The same argument is actually the reason for #700 & #701: HTTPClient.shared a globally shared singleton & .browserLike configuration by weissi · Pull Request #705 · swift-server/async-http-client · GitHub . URLSession doesn't need to be dependency-injected for best performance because it's a global singleton. AHC currently does (unless every library creates its own singleton -- which is not ideal). I'm arguing to change that.

And again: I don't think the singletons are great but without dependency injection being an accepted part of an ecosystem, there's little else that can be done. For advanced and experienced users there is still the option to inject whatever you need.

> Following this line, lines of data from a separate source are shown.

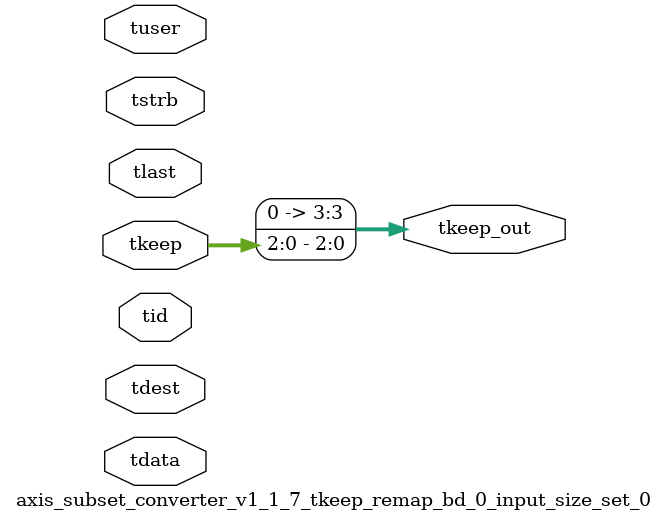
<source format=v>


`timescale 1ps/1ps

module axis_subset_converter_v1_1_7_tkeep_remap_bd_0_input_size_set_0 #
(
parameter C_S_AXIS_TDATA_WIDTH = 32,
parameter C_S_AXIS_TUSER_WIDTH = 0,
parameter C_S_AXIS_TID_WIDTH   = 0,
parameter C_S_AXIS_TDEST_WIDTH = 0,
parameter C_M_AXIS_TDATA_WIDTH = 32
)
(
input  [(C_S_AXIS_TDATA_WIDTH == 0 ? 1 : C_S_AXIS_TDATA_WIDTH)-1:0     ] tdata,
input  [(C_S_AXIS_TUSER_WIDTH == 0 ? 1 : C_S_AXIS_TUSER_WIDTH)-1:0     ] tuser,
input  [(C_S_AXIS_TID_WIDTH   == 0 ? 1 : C_S_AXIS_TID_WIDTH)-1:0       ] tid,
input  [(C_S_AXIS_TDEST_WIDTH == 0 ? 1 : C_S_AXIS_TDEST_WIDTH)-1:0     ] tdest,
input  [(C_S_AXIS_TDATA_WIDTH/8)-1:0 ] tkeep,
input  [(C_S_AXIS_TDATA_WIDTH/8)-1:0 ] tstrb,
input                                                                    tlast,
output [(C_M_AXIS_TDATA_WIDTH/8)-1:0 ] tkeep_out
);

assign tkeep_out = {tkeep[2:0]};

endmodule


</source>
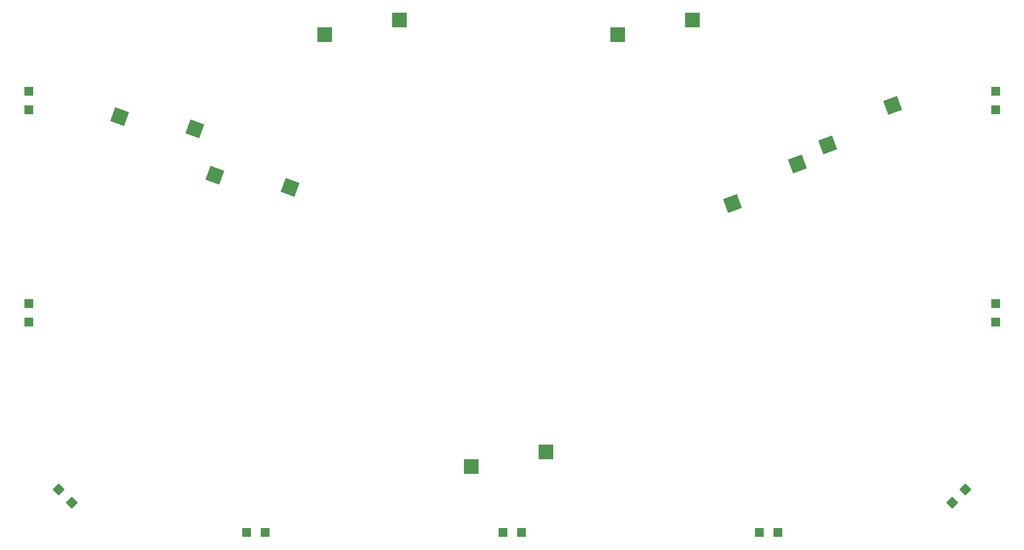
<source format=gbp>
G04*
G04 #@! TF.GenerationSoftware,Altium Limited,CircuitMaker,2.1.0 (2.1.0.4)*
G04*
G04 Layer_Color=16770453*
%FSLAX25Y25*%
%MOIN*%
G70*
G04*
G04 #@! TF.SameCoordinates,28D2FB88-65ED-4333-9925-A9BECD5D763D*
G04*
G04*
G04 #@! TF.FilePolarity,Positive*
G04*
G01*
G75*
%ADD26R,0.05905X0.05905*%
%ADD40P,0.08352X4X180.0*%
%ADD41R,0.05905X0.05905*%
%ADD42P,0.08352X4X90.0*%
%ADD43P,0.14142X4X385.0*%
%ADD44P,0.14142X4X65.0*%
%ADD45R,0.10000X0.10000*%
D26*
X181299Y20000D02*
D03*
X343701D02*
D03*
X356299D02*
D03*
X518701D02*
D03*
X531299D02*
D03*
X168701D02*
D03*
D40*
X40546Y49454D02*
D03*
X49454Y40546D02*
D03*
D41*
X20000Y176299D02*
D03*
Y321299D02*
D03*
Y308701D02*
D03*
X680000Y176299D02*
D03*
Y163701D02*
D03*
Y308701D02*
D03*
Y321299D02*
D03*
X20000Y163701D02*
D03*
D42*
X650546Y40546D02*
D03*
X659454Y49454D02*
D03*
D43*
X133453Y295927D02*
D03*
X82109Y303974D02*
D03*
X147109Y263973D02*
D03*
X198453Y255927D02*
D03*
D44*
X565268Y284820D02*
D03*
X609773Y311660D02*
D03*
X544773Y271660D02*
D03*
X500268Y244820D02*
D03*
D45*
X422000Y360000D02*
D03*
X473000Y370000D02*
D03*
X222000Y360000D02*
D03*
X273000Y370000D02*
D03*
X322000Y65000D02*
D03*
X373000Y75000D02*
D03*
M02*

</source>
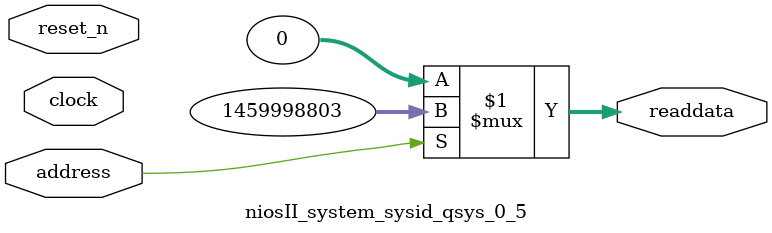
<source format=v>
module niosII_system_sysid_qsys_0_5 (
                address,
                clock,
                reset_n,
                readdata
             )
;
  output  [ 31: 0] readdata;
  input            address;
  input            clock;
  input            reset_n;
  wire    [ 31: 0] readdata;
  assign readdata = address ? 1459998803 : 0;
endmodule
</source>
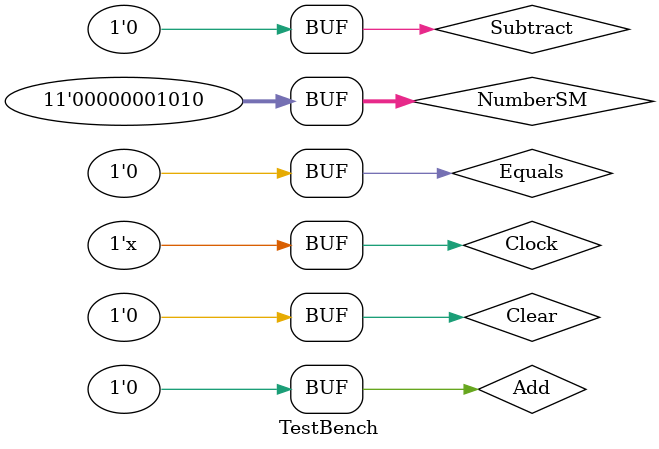
<source format=v>
`timescale 1ns/100ps
module TestBench();
	parameter WIDTH = 11;							// Data bit width

// Inputs and Outputs
	reg Clock;
	reg Clear;											// C button
	reg Equals;											// = button: displays result so far; does not repeat previous operation
	reg Add;												// + button
	reg Subtract;										// - button
	reg Multiply;										// x button (multiply)
	reg Divide;											// Divide button
	reg [WIDTH-1:0] NumberSM; 					// Must be entered in sign-magnitude on SW[W-1:0]
	wire signed [WIDTH-1:0] Result;
	wire Overflow;
	wire CantDisplay;
	wire [4:0] State;

	wire signed [WIDTH-1:0] NumberTC;
	SM2TC #(.width(WIDTH)) SM2TC1(NumberSM, NumberTC);
	FourFuncCalc #(.W(WIDTH)) FFC(Clock, Clear, Equals, Add, Subtract, Multiply, Divide, NumberSM, Result, Overflow, State);

	
// Define 10 ns Clock
	always #5 Clock = ~Clock;

	initial
	begin
		Clock = 0; Clear = 1;
		#20; Clear = 0;

	
//  1 + 3 - 4 = -1
      #10; NumberSM = 1;
		#20; Add = 1;
		#20; Add = 0;
		
		#10; Equals = 1; NumberSM = 3;
		#10; Equals = 0;

		#20; Subtract = 1;
		#20; Subtract = 0;
		#20; Equals = 1; NumberSM = 4; 
		#20; Equals = 0;

      #20; Clear = 1;
		#20; Clear = 0;
         
//  1023 + -1023 = 0
		#10; Equals = 1; NumberSM = 1023;
		#10; Equals = 0;
        
      #20; Add = 1;
      #20; Add = 0;
      #20; Equals = 1; NumberSM = 1023; NumberSM[10] = 1;
		#20; Equals = 0;
        
      #20; Clear = 1;
		#20; Clear = 0;
		
//  1023 + 10 = 1033 (Overflow)
      #10; Equals = 1; NumberSM = 1023;
		#10; Equals = 0;
        
      #20; Add = 1;
      #20; Add = 0;
      #20; Equals = 1; NumberSM = 10; 
		#20; Equals = 0;
		
		end

endmodule
</source>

The main thing is that you're setting the preferred task executor within a scoped operation (i.e. withTaskExecutor(e) { ... }), and the executor isn't used after that scope exits, and keeping it alive for that time is a predictable and easily-understood contract you're presumably willing to uphold.

1 Like

Okay, so the idea is: It's technically on me but scoped resource management is dead obvious so I would need to be a fool to shut it down before the scope exits. If so: I buy that, makes sense, thanks.

1 Like

Would it make sense to allow non-copyable TaskExecutors?

The unowned reference is essentially a borrow, isn't it?

As John said the contract is relatively straight forward with the scoped access. For the above problem we should really look at uncancellable scopes akin to Trio. For the time being providing an unsafe mechanism to get the executor should be enough to implement your structured unstructured task.

Right. You’re offering the executor to this API explicitly, and the API is giving you the strongest guarantee you could reasonably ask for about when the program will be done with the executor.